REQUIRED WORK –
Among the lines below, tally those holding the string "CMyDevice" and give the total only.

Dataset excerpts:
-------------------------

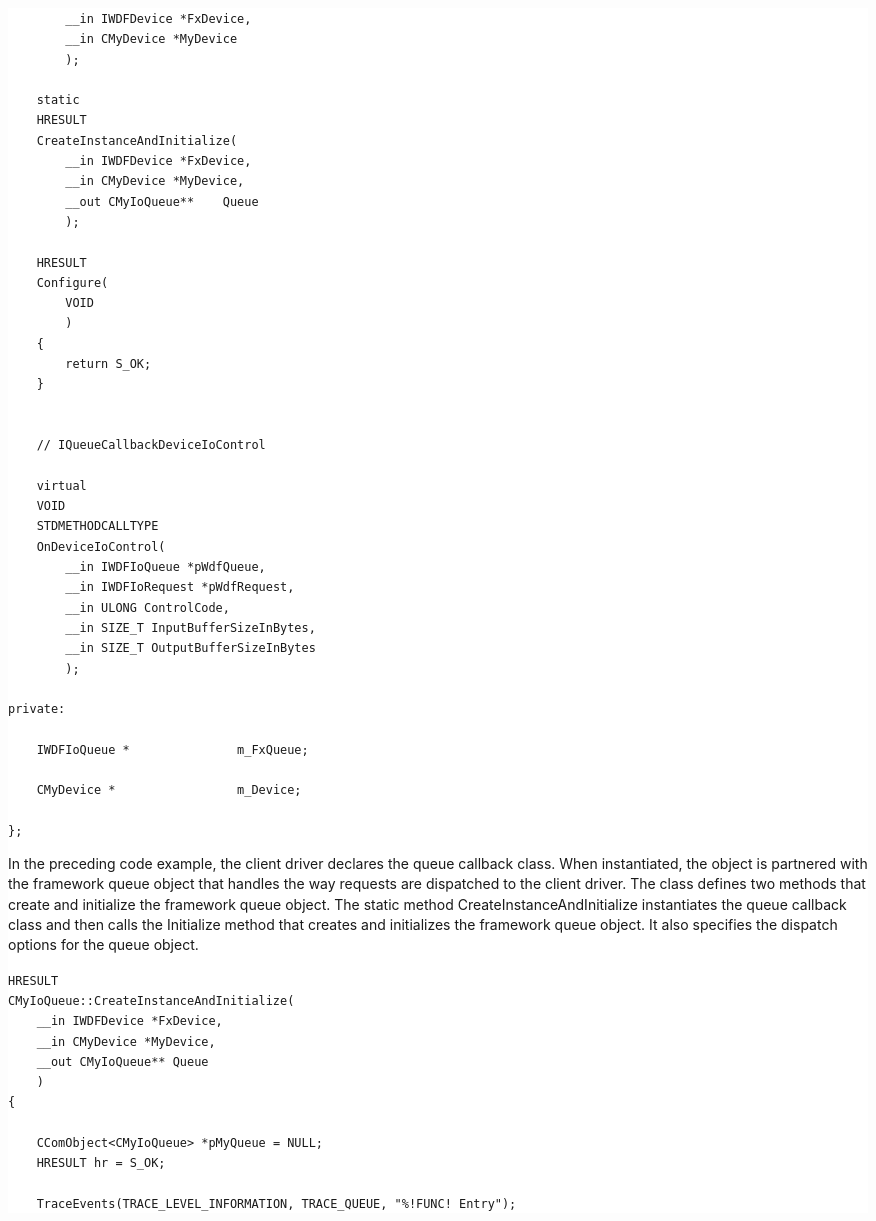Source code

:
 ```ManagedCPlusPlus
        __in IWDFDevice *FxDevice,
        __in CMyDevice *MyDevice
        );

    static 
    HRESULT 
    CreateInstanceAndInitialize( 
        __in IWDFDevice *FxDevice,
        __in CMyDevice *MyDevice,
        __out CMyIoQueue**    Queue
        );

    HRESULT
    Configure(
        VOID
        )
    {
        return S_OK;
    }


    // IQueueCallbackDeviceIoControl

    virtual
    VOID
    STDMETHODCALLTYPE
    OnDeviceIoControl( 
        __in IWDFIoQueue *pWdfQueue,
        __in IWDFIoRequest *pWdfRequest,
        __in ULONG ControlCode,
        __in SIZE_T InputBufferSizeInBytes,
        __in SIZE_T OutputBufferSizeInBytes
        );

private:

    IWDFIoQueue *               m_FxQueue;

    CMyDevice *                 m_Device;

};
```

In the preceding code example, the client driver declares the queue callback class. When instantiated, the object is partnered with the framework queue object that handles the way requests are dispatched to the client driver. The class defines two methods that create and initialize the framework queue object. The static method CreateInstanceAndInitialize instantiates the queue callback class and then calls the Initialize method that creates and initializes the framework queue object. It also specifies the dispatch options for the queue object.

```ManagedCPlusPlus
HRESULT 
CMyIoQueue::CreateInstanceAndInitialize(
    __in IWDFDevice *FxDevice,
    __in CMyDevice *MyDevice,
    __out CMyIoQueue** Queue
    )
{

    CComObject<CMyIoQueue> *pMyQueue = NULL;
    HRESULT hr = S_OK;

    TraceEvents(TRACE_LEVEL_INFORMATION, TRACE_QUEUE, "%!FUNC! Entry");

```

-------------------------

ANSWER TO THIS EXERCISE –
4